If you’re a senior, the investment scam is likely a constant worry. You may have receive suspicious phone calls at the least opportune times, trying to sell you the money making idea of a lifetime or a seemingly legitimate investment that seems too good to be true.

The unfortunate fact is that many Australian seniors have fallen victim to these scams, losing part or all of the superannuation that funds their retirement years. But the good news is that these scams can be avoided; one needs only to know what to look for.

Online And Offline

These days, scams designed to steal your superannuation exist both online and offline. Many investment scams either operate overseas, offer investments in overseas companies, or both. In addition, Australians are targeted most often for these, as there is no way to prosecute overseas scammers.

False web sites are another tactic used by online scammers trying to steal your superannuation.
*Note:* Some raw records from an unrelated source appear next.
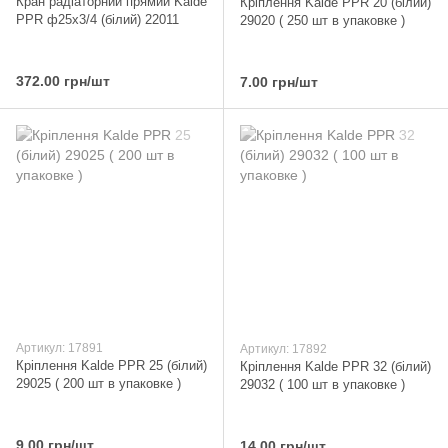
Кран радіаторний прямий Kalde
Кріплення Kalde PPR 20 (білий)
PPR ф25x3/4 (білий) 22011
29020 ( 250 шт в упаковке )
372.00 грн/шт
7.00 грн/шт
Артикул: 17891
Артикул: 17892
Кріплення Kalde PPR 25 (білий)
Кріплення Kalde PPR 32 (білий)
29025 ( 200 шт в упаковке )
29032 ( 100 шт в упаковке )
9.00 грн/шт
14.00 грн/шт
An investment web site can look completely legitimate, and even be accompanied by official-looking press releases and other kinds of online advertisements for the company.
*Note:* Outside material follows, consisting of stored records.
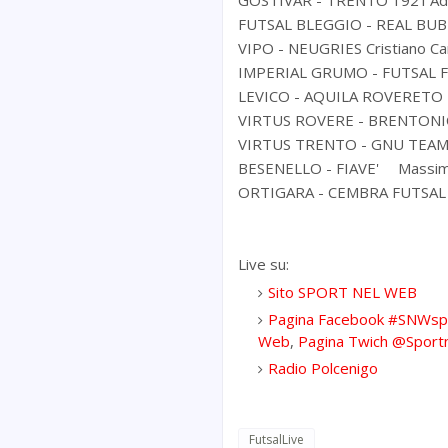
GOSTIVAR - TRENTO 1921
Ad
FUTSAL BLEGGIO - REAL BUB
VIPO - NEUGRIES
Cristiano Ca
IMPERIAL GRUMO - FUTSAL 
LEVICO - AQUILA ROVERETO
VIRTUS ROVERE - BRENTON
VIRTUS TRENTO - GNU TEAM
BESENELLO - FIAVE'
Massim
ORTIGARA - CEMBRA FUTSAL
Live su:
Sito SPORT NEL WEB
Pagina Facebook #SNWsp
Web
,
Pagina Twich @Sport
Radio Polcenigo
FutsalLive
Scammers use staff experienced at persuasion to get money from seniors over the phone. Often in a scam scenario, the caller will be passed along to several individuals before speaking with the ‘closer’, who is responsible for compelling you to close a deal and send your money.

Signs of Trouble

A clear sign of a sour deal is a company who refuses to provide you with information about their Australian Financial Services license, or who tries to persuade you to believe that their particular investment doesn’t require one. The same is true of companies who call you several times and urge you to decide quickly, or risk being left out.

Recovering Your Superannuation

While it’s true that many victims never recover their superannuation money, there are steps you can take. First, contact your bank as soon as you suspect you’ve been scammed, as they may be able to restrict access of the scammer to your account.

The next step is to report the scam by contacting the appropriate agency. Investment scams will require a call to ASIC (Australian Securities and Investments Commission). Other types of scams, such as overseas attempts, may require contacting the ACCC (Australian Consumer and Competition Commission). Any scams targeted to your email may be able to be resolved by contacting the ACMA (Australian Communications and Media Authority).

Finally, it’s important to be able to recognize what’s known as a follow-up scam. If someone calls and offers to swap one investment for another in order to help recoup your losses, refuse to speak with them. The same is true if you receive a call that your investment’s value will increase a short time from the call. Be especially suspicious of those who say they can help you recoup any losses for a fee. They will usually refer to this fee as a deposit, tax, or refundable insurance bond.